Arrivant en voilier, ce n’est pas du tout cette approche que nous en avons. Nous connaissons par exemple beaucoup mieux que les touristes la marina du Waterfront de Caudan à Port Louis, ou le Yacht club de Grand Baie que les plages où nous n’allons finalement faire que de brèves incursions quand nous allons d’un point A à un point M (pourquoi ce serait toujours un point B ?).

Cela peut paraître étonnant, mais vivant sur l’eau, nous n’éprouvons pas vraiment le besoin d’aller nous étendre sur une plage pour nous faire griller sur les deux faces – et puis on peut le faire sur le pont du bateau.
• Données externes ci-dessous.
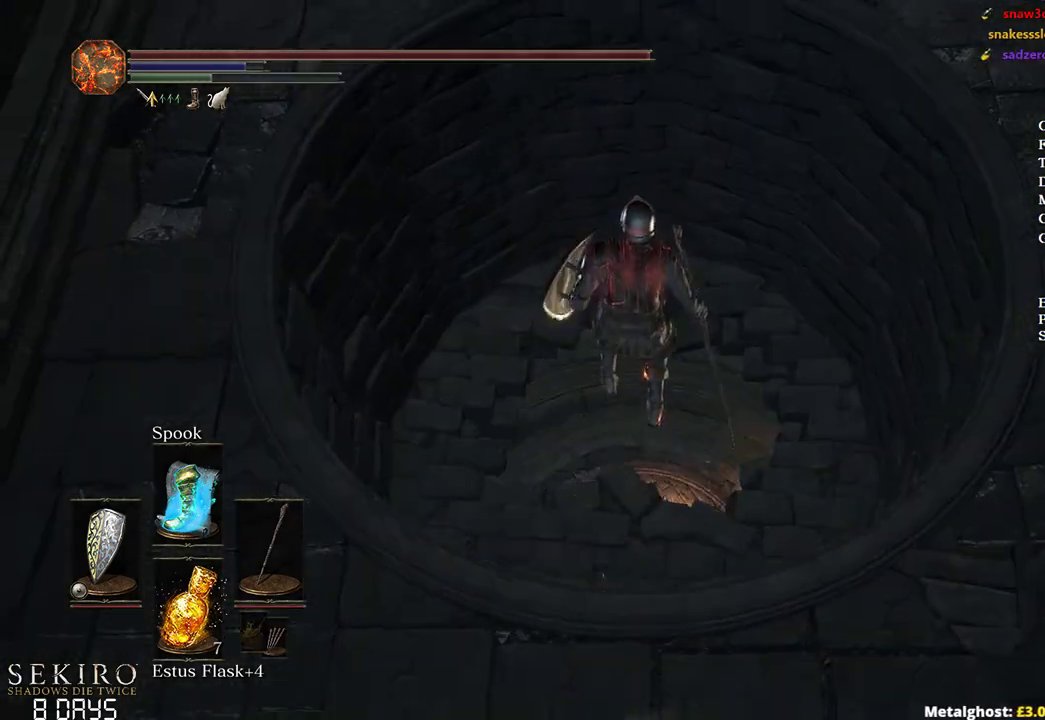
{"buttons": [], "left_stick": "up-right", "right_stick": "center", "events": [[317, "right_stick", "down-right"], [450, "right_stick", "center"], [500, "left_stick", "up-right"]]}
Et comme nous n’allons pas non plus dans les hôtels de luxe, ni les restaurants, ni ne parcourons l’île à l’aide d’une voiture de location, notre vision est forcément différente de celle d’un touriste classique.

Je n’ai pu visiter que quelques sites de l’île car me déplaçant en bus, les trajets deviennent vite longs et compliqués. Quand on est à Saint Louis, c’est plus facile car les bus pour toute l’île partent de là. Mais quand on est à Grand Baie, il faut d’abord 30 à 45 min de bus pour aller jusqu’à Saint Louis avant de prendre un autre bus qui ira jusqu’au sud de l’île en 1 à 2h. Sans compter le retour pour rentrer au bateau.
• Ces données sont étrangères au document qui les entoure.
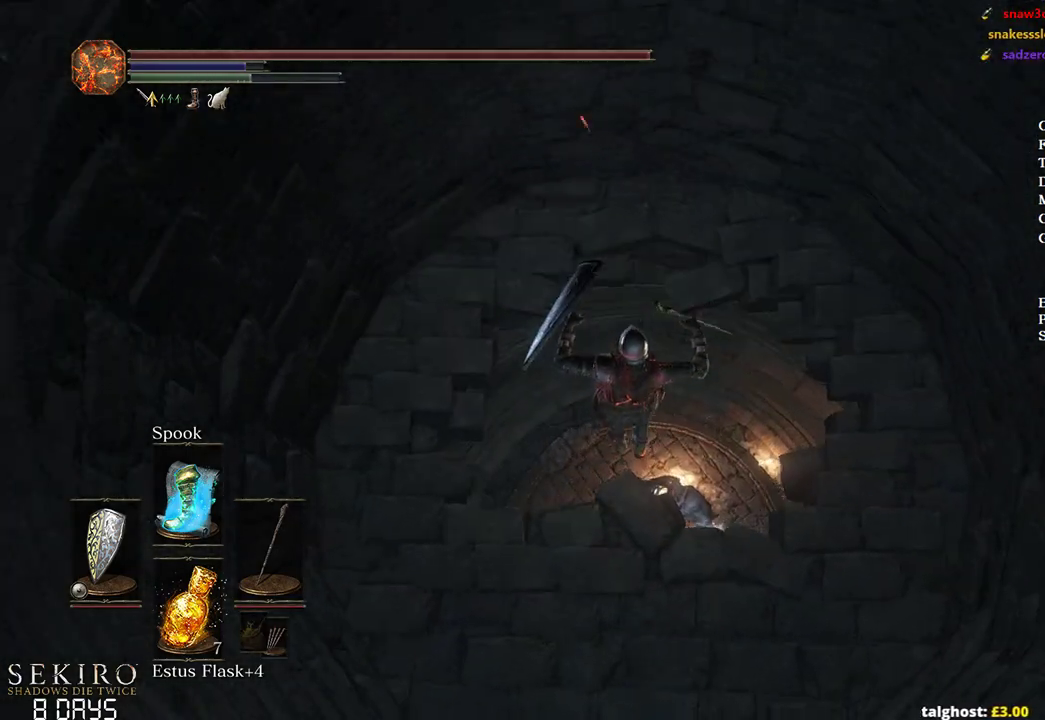
{"buttons": [], "left_stick": "right", "right_stick": "center", "events": [[100, "B", "down"], [133, "left_stick", "right"], [217, "B", "up"], [333, "B", "down"], [417, "B", "up"]]}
Ce qui refroidit les ardeurs d’excursions. Mais cela ne m’a pas empêchée de laisser aller ma curiosité !

Embarquement immédiat.

Maurice, terre de contrastes

Même si je n’ai visité que peu de lieux touristiques, j’ai pas mal sillonné la ville de Port Louis, ce qui m’a donné un bon aperçu de la vie mauricienne : la diversité est la règle.

Les temples chinois voisinent avec les mosquées, les églises et les temples tamouls. En parcourant les rues, on croise des boutiques qui vendent des produits venant de tous les horizons. D’ailleurs, ce que j’ai beaucoup aimé en sortant du lieu assez « aseptisé » qu’est le Waterfront de Caudan, c’est de voir toute la vie qui grouille dans les rues de la ville, tous ces petits marchands qui tentent de vous vendre leurs maigres marchandises à même le trottoir.

C’est normalement interdit par la loi, et ça encombre les trottoirs, mais ça donne vie à la rue ! C’est le côté très « asiatique » de Maurice. C’est ce qui m’a manqué par la suite en arrivant à la Réunion, qui est beaucoup plus « occidentale ».

C’est fou comme en me baladant dans ces rues je me sens beaucoup plus vivante que dans celles, policées, du Waterfront. Là où la propreté et l’ordre sont la règle, où tous les murs sont tirés au cordeau, et la marchandise bien rangée sur des étagères en piles bien ordonnées, il y a moins de place à l’imagination. Le champ des possibles semble plus réduit, tenu en laisse comme un chien propret qui sort du toiletteur, ce qui lui interdit de gambader.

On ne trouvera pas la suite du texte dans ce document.